■ Work instruction
Revise the records below by changing every "chart" to "graph" and keeping everything else the same. Don't include the pictures in your answer.

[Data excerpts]
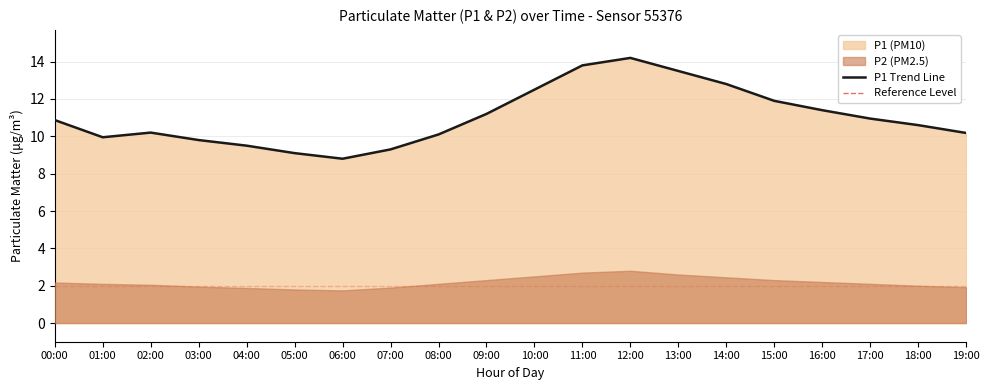

At which category does the chart reach its peak across all series?

12:00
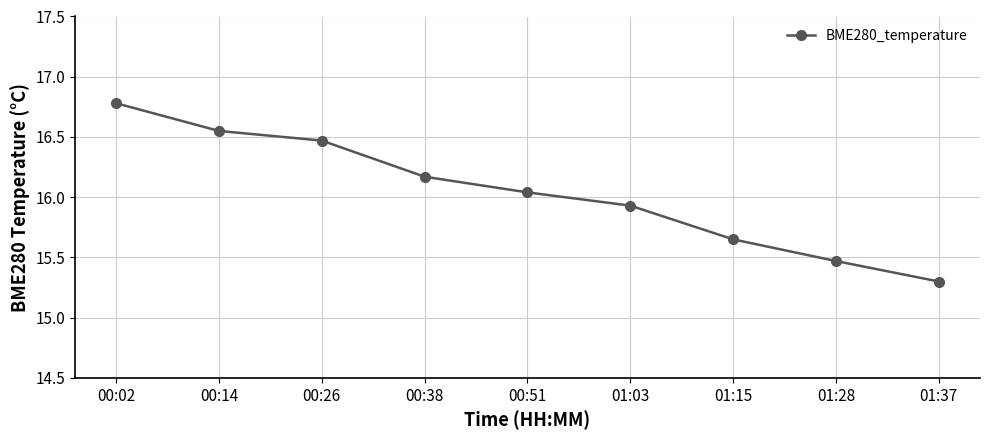

The chart shows a value of 15.3 at 01:37. True or false?

True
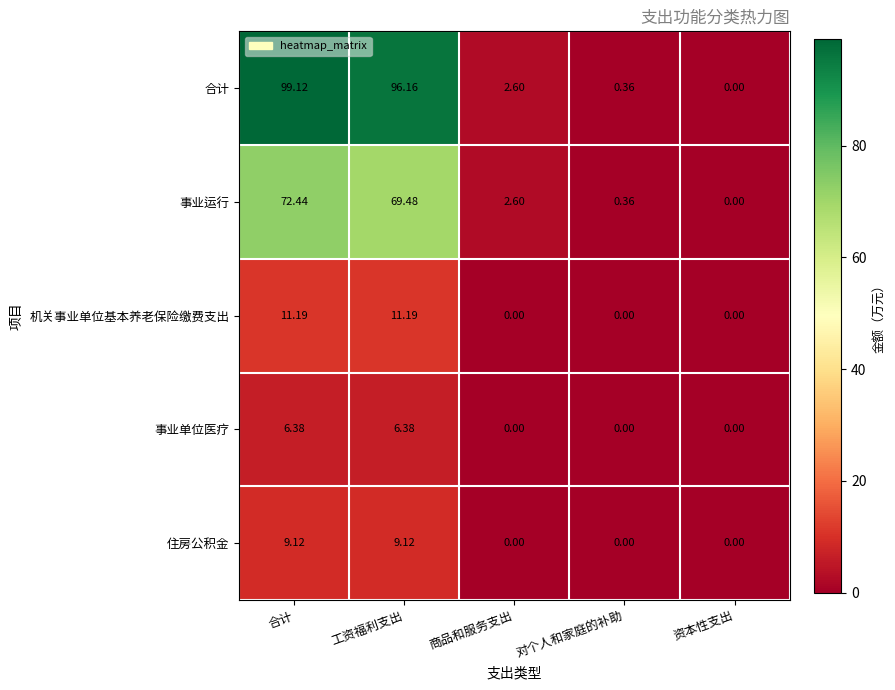

Is the value of 住房公积金 at 合计 greater than the value of 事业运行 at 资本性支出?

Yes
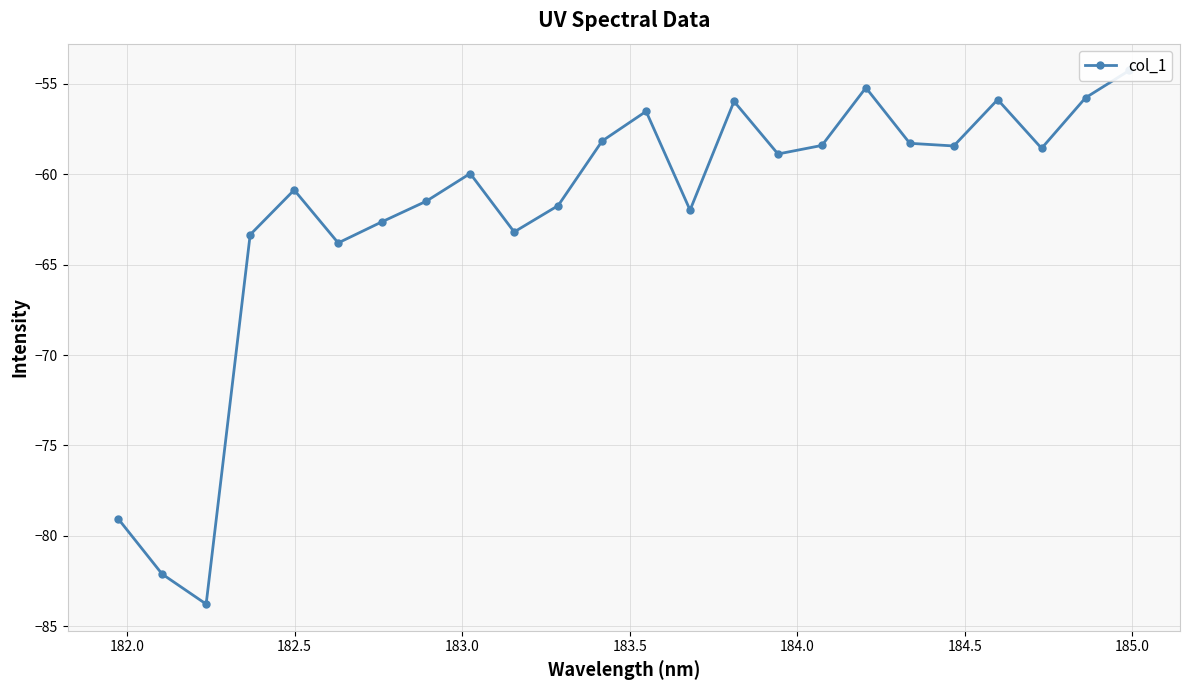

What is the difference between the maximum and minimum values?

29.5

■ Solved exercise
At which category does the graph reach its peak across all series?

12:00

The graph shows a value of 15.3 at 01:37. True or false?

True

Is the value of 住房公积金 at 合计 greater than the value of 事业运行 at 资本性支出?

Yes

What is the difference between the maximum and minimum values?

29.5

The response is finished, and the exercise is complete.